La BCE a par ailleurs mis en avant la résilience de l’économie de la zone euro, malgré une croissance toujours hétérogène entre les États membres. En Allemagne, les indicateurs d’activité témoignent d’un rebond notable : l’indice PMI composite s’établit à 53,8, contre 51,5 attendu, tiré par la vigueur du secteur des services. En France, la situation demeure plus morose. Le PMI composite recule à 46,8, en deçà des anticipations (48,4), sous l’effet d’un net ralentissement des services. Cette faiblesse est accentuée par une détérioration du climat politique et une confiance des ménages en berne.

Sur le plan politique, la nomination de Sébastien Lecornu au poste de Premier ministre a permis d’apaiser temporairement les tensions.
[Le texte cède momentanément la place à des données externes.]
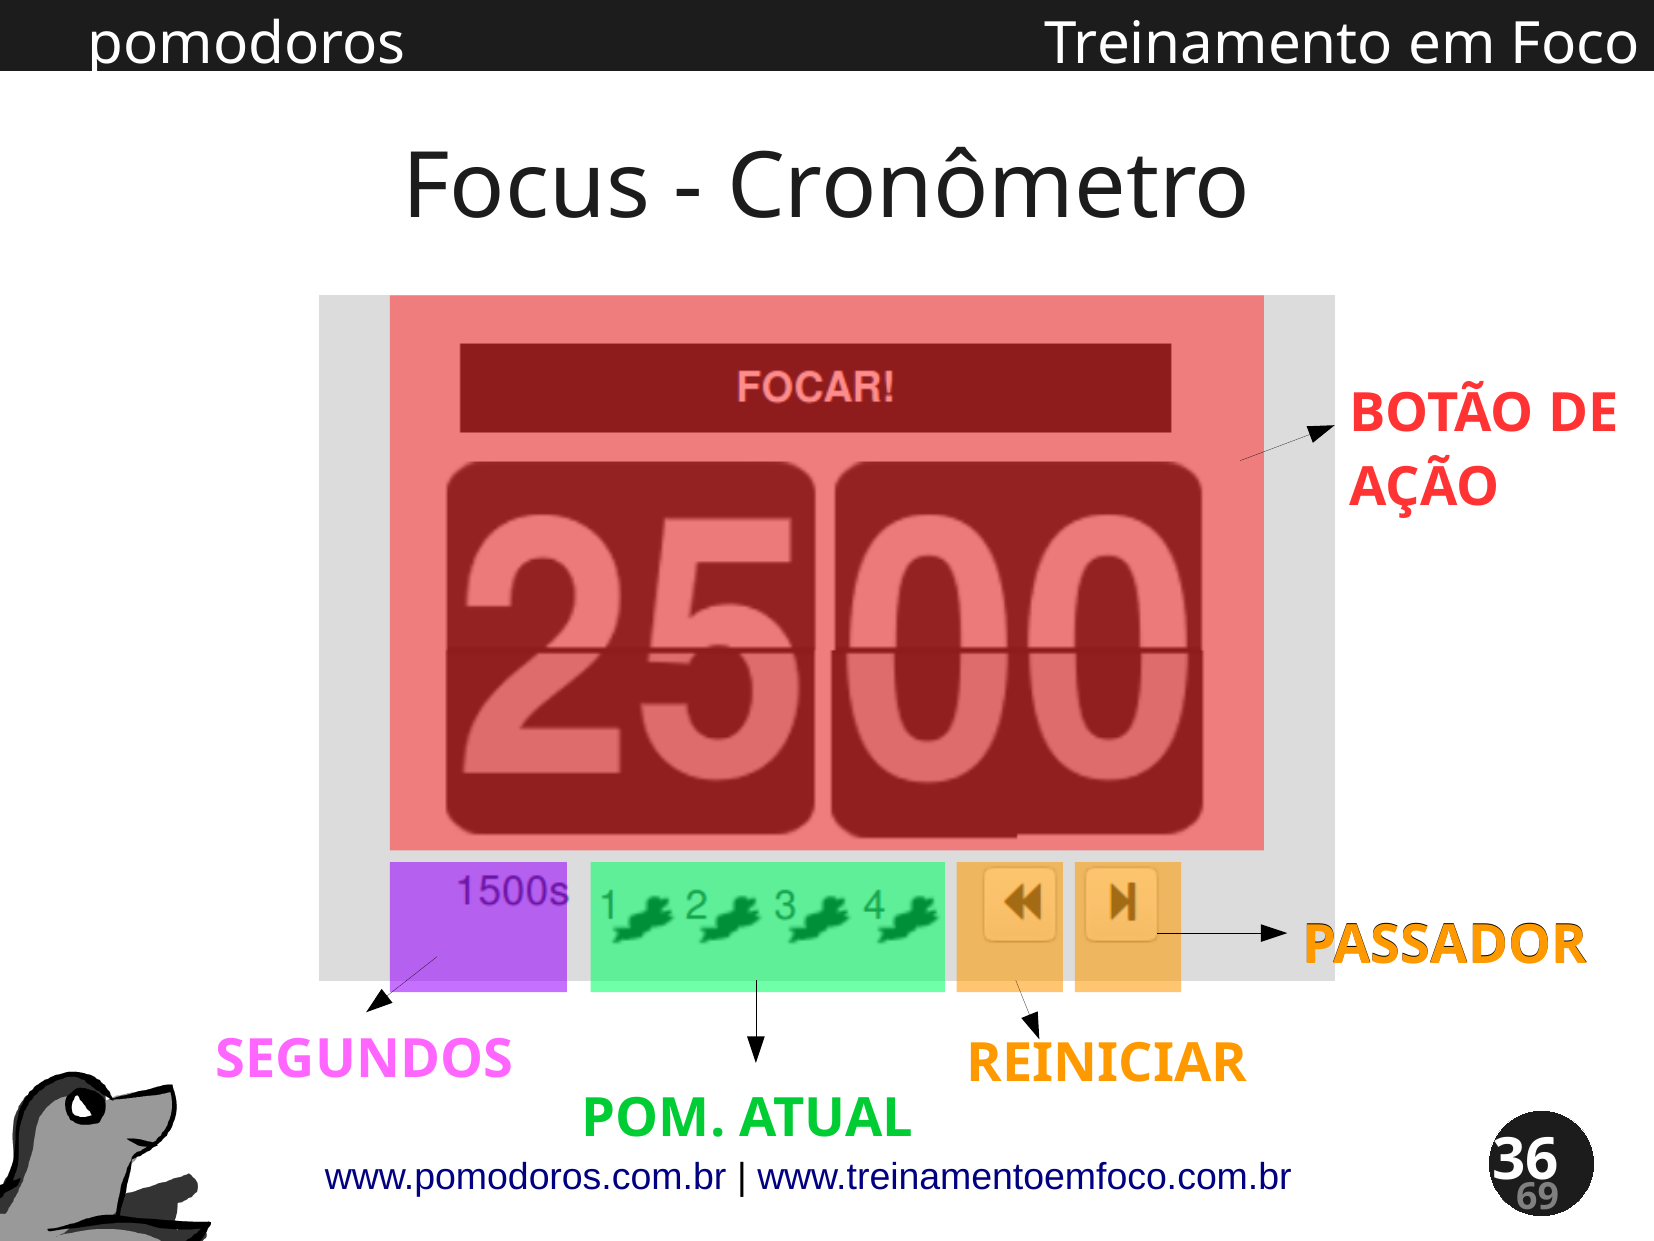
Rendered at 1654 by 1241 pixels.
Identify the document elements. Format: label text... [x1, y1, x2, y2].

picture [319, 295, 1335, 981]
text_box [389, 862, 567, 993]
text_box PASSADOR [1287, 897, 1625, 973]
text_box [1074, 862, 1182, 993]
text_box BOTÃO DE AÇÃO [1334, 366, 1651, 501]
text_box [590, 862, 945, 993]
text_box SEGUNDOS [200, 1012, 545, 1087]
text_box [956, 862, 1063, 993]
text_box POM. ATUAL [566, 1071, 936, 1146]
text_box REINICIAR [951, 1015, 1264, 1091]
text_box [389, 295, 1264, 851]
picture [1182, 934, 1335, 981]
picture [0, 1003, 249, 1241]
picture [1264, 295, 1335, 451]
title Focus - Cronômetro [82, 78, 1571, 287]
Les concessions faites au Parti socialiste — suspension de la réforme des retraites et abandon du recours au 49.3 — ont permis d’éviter de justesse une motion de censure, rejetée à 18 voix près. Le nouveau gouvernement s’attache désormais à restaurer la stabilité politique et à préserver la crédibilité budgétaire du pays. Le projet de budget prévoit un déficit public contenu sous les 5 % du PIB, une annonce bien accueillie par les marchés financiers, qui y voient un signal de continuité et de responsabilité.
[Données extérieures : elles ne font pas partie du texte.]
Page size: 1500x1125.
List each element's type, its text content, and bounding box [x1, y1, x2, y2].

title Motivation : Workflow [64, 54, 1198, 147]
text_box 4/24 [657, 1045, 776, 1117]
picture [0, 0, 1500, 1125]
Cependant, les fragilités structurelles de l’économie française demeurent. L’agence de notation S&P Global Ratings a récemment abaissé la note souveraine de la France de AA- à A+, invoquant une trajectoire d’endettement préoccupante. La dette publique devrait, selon ses projections, atteindre 121 % du PIB d’ici 2028, en raison notamment de marges budgétaires limitées et d’un contexte politique contraignant. Si cette dégradation n’a pas provoqué de choc immédiat sur les marchés, elle souligne néanmoins la vulnérabilité de la France face aux exigences de consolidation budgétaire et aux incertitudes économiques européennes

🇨🇳Chine

En octobre, l’indice PMI manufacturier chinois est tombé à 49,0, contre 49,8 en septembre, atteignant ainsi son plus bas niveau depuis six mois et demeurant sous le seuil des 50, synonyme de contraction de l’activité. Ce repli confirme le ralentissement de la dynamique industrielle face à une demande intérieure encore fragile.
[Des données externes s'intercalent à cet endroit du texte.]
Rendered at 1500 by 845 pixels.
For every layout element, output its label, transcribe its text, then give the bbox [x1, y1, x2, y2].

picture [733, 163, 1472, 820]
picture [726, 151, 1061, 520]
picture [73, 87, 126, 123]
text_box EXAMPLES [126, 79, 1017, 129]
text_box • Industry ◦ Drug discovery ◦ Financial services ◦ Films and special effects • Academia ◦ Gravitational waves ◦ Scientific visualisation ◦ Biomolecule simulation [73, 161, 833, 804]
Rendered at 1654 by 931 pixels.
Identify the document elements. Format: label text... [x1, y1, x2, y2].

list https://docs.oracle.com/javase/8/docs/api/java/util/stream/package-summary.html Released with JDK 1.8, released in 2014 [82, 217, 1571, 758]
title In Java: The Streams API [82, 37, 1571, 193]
Sur le plan macroéconomique, la croissance du PIB s’établit à 4,8 %, en deçà de l’objectif officiel de 5 %, traduisant les difficultés persistantes du marché domestique. Les ventes au détail, en hausse de seulement 3 % (contre +4,4 % attendu), affichent leur rythme le plus faible depuis le début de l’année, témoignant d’une confiance des ménages encore hésitante malgré les mesures de relance ciblées.

À l’inverse, le secteur extérieur a constitué un levier de croissance au troisième trimestre. La production industrielle a progressé de 6,5 % en glissement annuel, dépassant les attentes de 5 %, tandis que les exportations ont enregistré une hausse de 8,3 %, supérieure aux 6,6 % anticipés. Si les exportations vers les États-Unis ont chuté de 27 % en septembre — marquant un sixième mois consécutif de baisse à deux chiffres — cette faiblesse a été largement compensée par la vigueur des ventes vers d’autres régions, notamment l’Union européenne et les marchés émergents d’Asie du Sud-Est.

Face à ces disparités sectorielles, les autorités chinoises ont intensifié leurs efforts de soutien ciblé. Le gouvernement a notamment augmenté les subventions énergétiques afin de réduire de moitié les factures d’électricité de certains des plus grands data centers du pays, à condition que ces infrastructures utilisent des semi-conducteurs produits localement — une mesure inscrite dans la stratégie nationale de souveraineté technologique.

Parallèlement, les autorités locales envisagent de reprendre les achats de blé américain pour la première fois depuis un an, signe d’un assouplissement pragmatique des relations commerciales agricoles entre Pékin et Washington. Dans le même esprit, les États-Unis ont annoncé la suspension pendant un an des frais portuaires imposés aux navires liés à la Chine, un geste perçu comme un signal d’apaisement dans un contexte de rivalité économique persistante.